══ DATA EXCERPTS
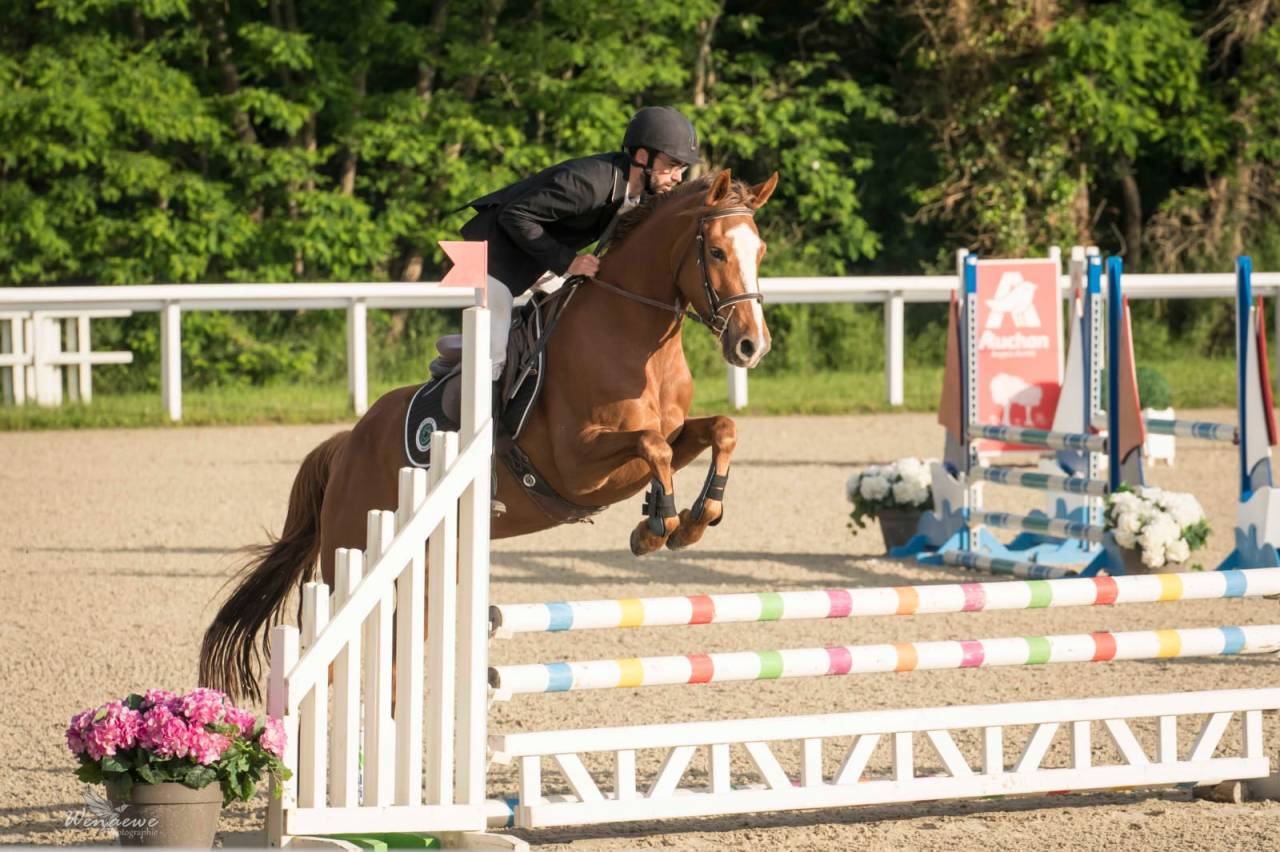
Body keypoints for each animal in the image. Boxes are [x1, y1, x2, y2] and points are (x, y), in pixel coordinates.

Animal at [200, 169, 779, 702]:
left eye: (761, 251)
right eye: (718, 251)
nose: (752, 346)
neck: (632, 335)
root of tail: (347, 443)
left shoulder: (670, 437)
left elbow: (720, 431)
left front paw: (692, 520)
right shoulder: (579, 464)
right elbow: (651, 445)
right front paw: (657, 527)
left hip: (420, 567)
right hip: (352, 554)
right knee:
════
* _WORK REQUEST_
Leave out the pictures and return every record word for word.

* _SOLUTION TO THE PROBLEM_
Body keypoints for each animal in the image. Boxes are [x1, y1, x2, y2] and points are (x, y), in pixel coordinates.

Animal at [200, 169, 779, 702]:
left eye: (761, 251)
right eye: (718, 251)
nose: (752, 346)
neck: (632, 335)
root of tail: (347, 443)
left shoulder: (670, 437)
left elbow: (720, 431)
left front paw: (692, 520)
right shoulder: (579, 464)
right elbow: (651, 445)
right front paw: (657, 527)
left hip: (420, 567)
right hip: (352, 554)
right knee:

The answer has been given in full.